■ **必做任務**: 把下文這篇 Numpy 梯度說明中從“The gradient is”到“at the boundaries.”的一段重新寫出，並將其中的“interior points”改成“inner points”。

■ **節選原文**:
----------
複習影象梯度，發現Numpy有一個梯度計算函式，解析它的原始碼和需要注意的問題，最後自定義一個梯度函式

目錄

1. 用法解析
2. 示例和問題
3. 原始碼解析
4. 自定義

用法解析

Numpy提供了陣列梯度計算函式

gradient(f, *varargs, **kwargs)

輸入

• 必選引數：類N維陣列（列表/元組/陣列）
• 可選引數：標量列表或陣列列表，用於計算差分時的間隔空間
  • 單個標量：為所有軸指定間隔
  • N個標量：為每一軸指定了間隔，比如dx, dx, dz...
  • N個數組：為f的每一軸都指定了取樣值的下標，每個陣列的長度必須匹配相對應那一維的長度
  • N個標量或陣列的組合，其作用等同於2和3
  • 注意：如果關鍵字引數axis
    被指定，那麼這個可選引數的長度必須和要計算的軸數一致
• 關鍵字引數有2個：
  • edge_order：在邊界使用第N-階差分公式，預設是1-階
  • axis：None或者是整數又或者是整數的元組，表示沿著指定的軸計算梯度，預設為None，表示計算所有軸的梯度。如果輸入為負數，表示從後向前計算軸的梯度

從它的介紹中，我唯一沒理解的就是可選引數的用法，看了程式碼後也沒理解，因為它和一階差分沒有關係，所以在後面的內容就忽略對可選引數的解析

輸出

Return the gradient of an N-dimensional array.

The returned gradient hence has the same shape as the input array.
 

如果輸入是一維陣列，返回同樣大小的梯度陣列

如果是多維陣列，並要求計算多維，那麼返回一個列表，包含計算的每一維的梯度，其大小和輸入陣列一致

計算方式

The gradient is computed using second order accurate central differences
in the interior points and either first or second order accurate one-sides
(forward or backwards) differences at the boundaries.
----------
■ **所示資訊**:

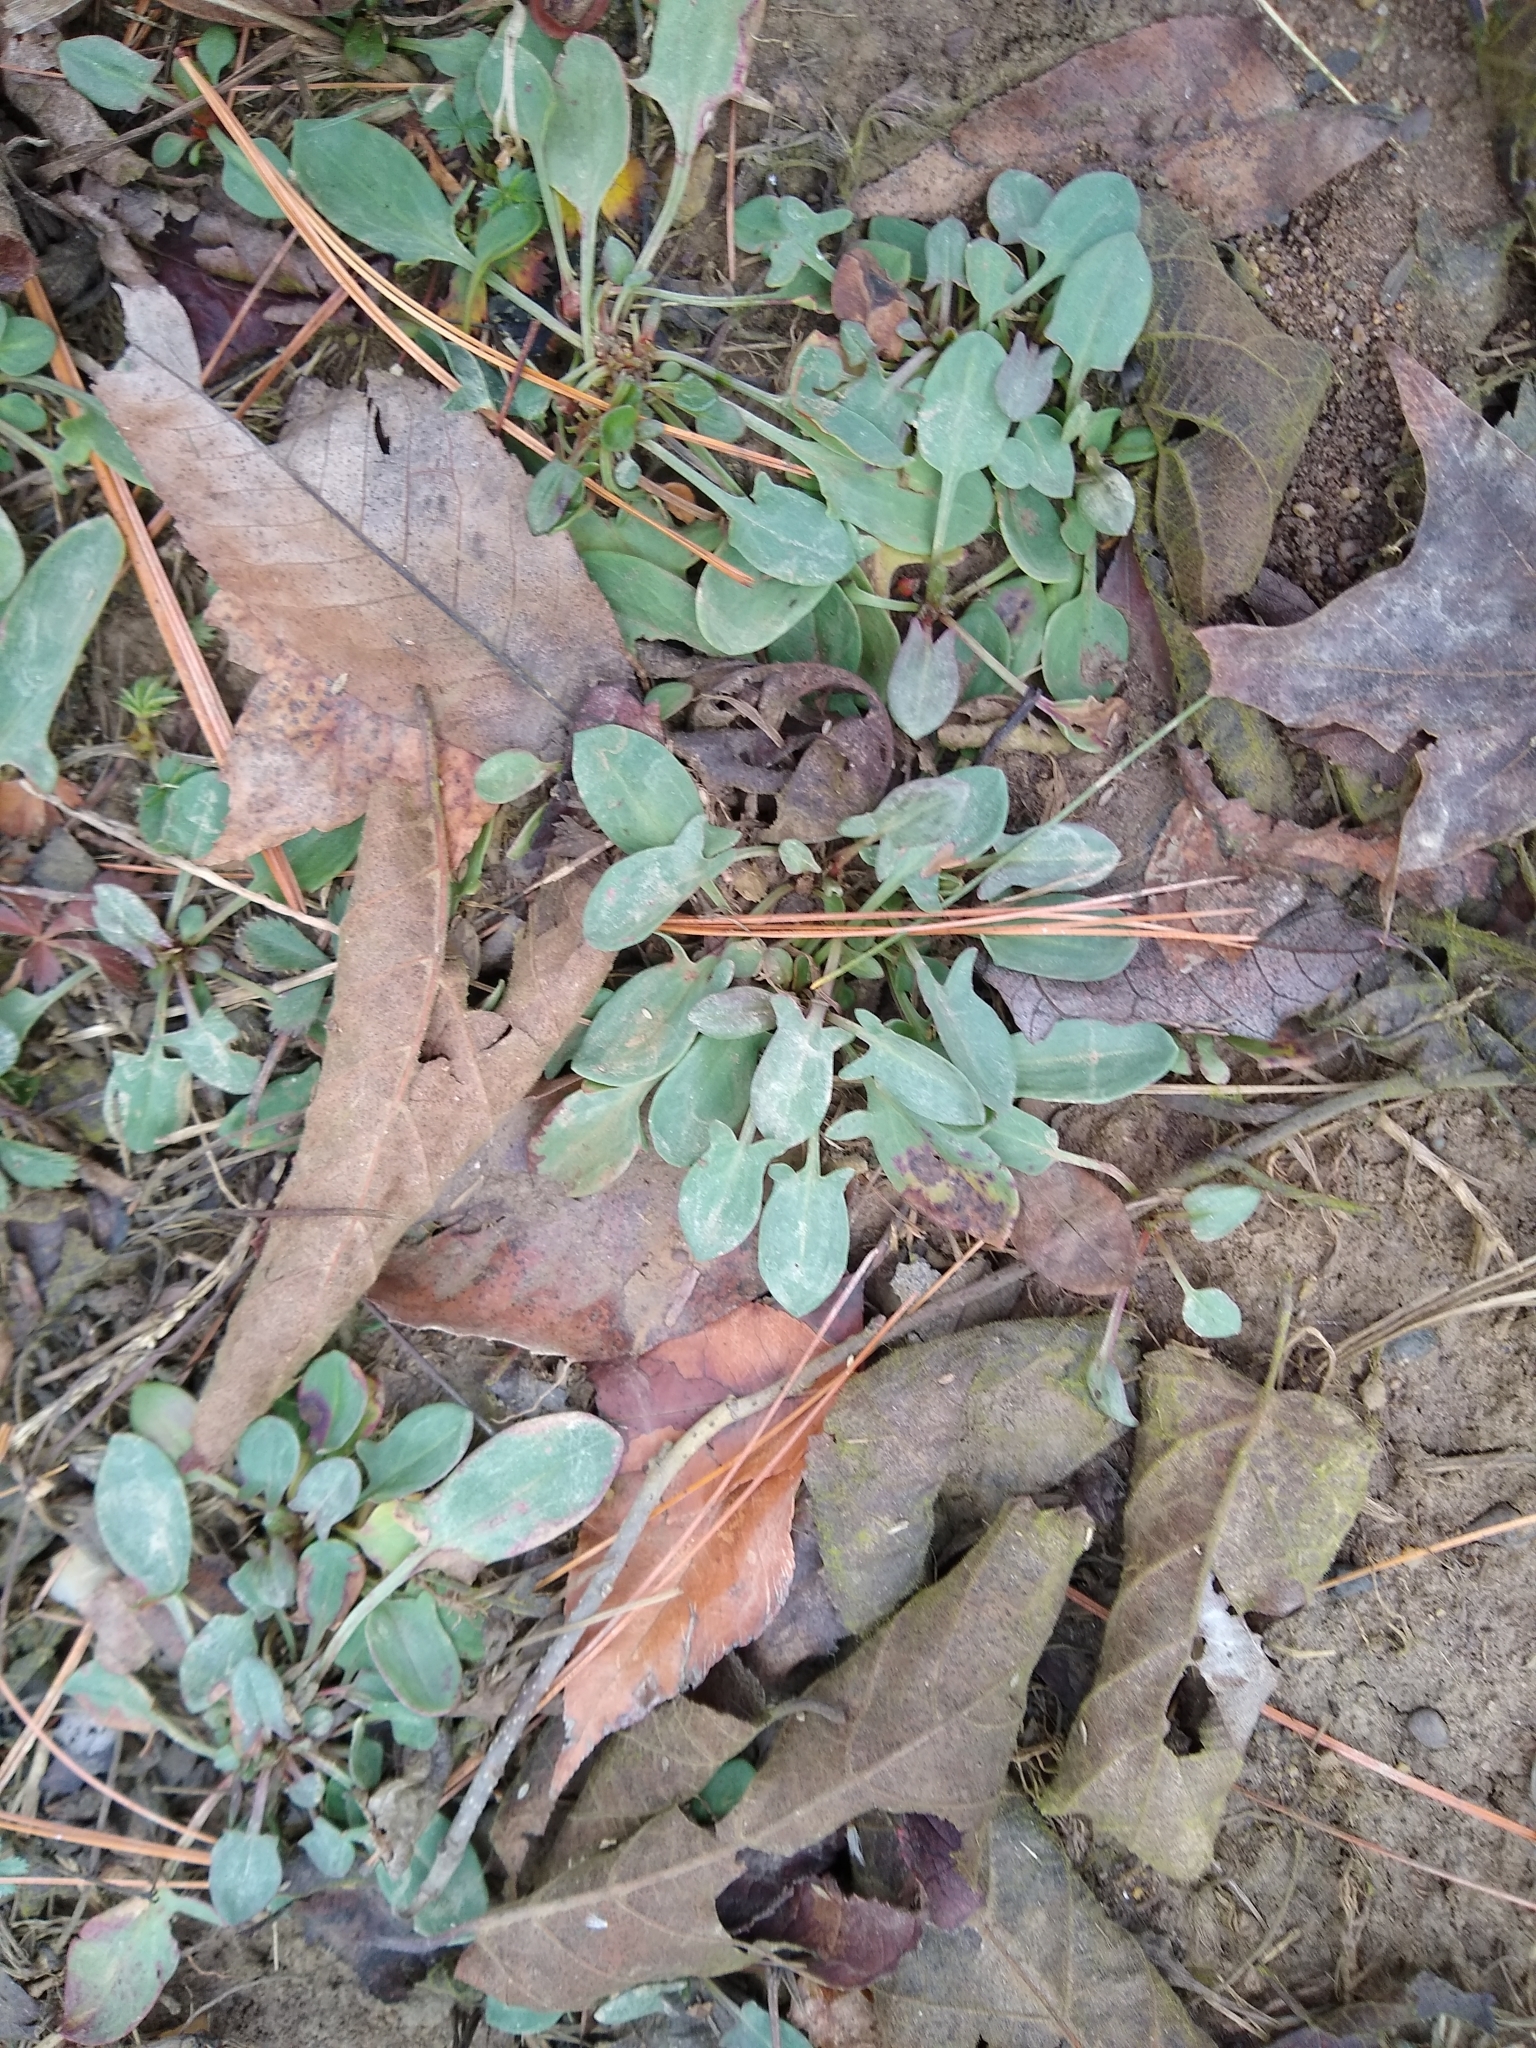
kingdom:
----------
■ **參考解答**:
The gradient is computed using second order accurate central differences
in the inner points and either first or second order accurate one-sides
(forward or backwards) differences at the boundaries.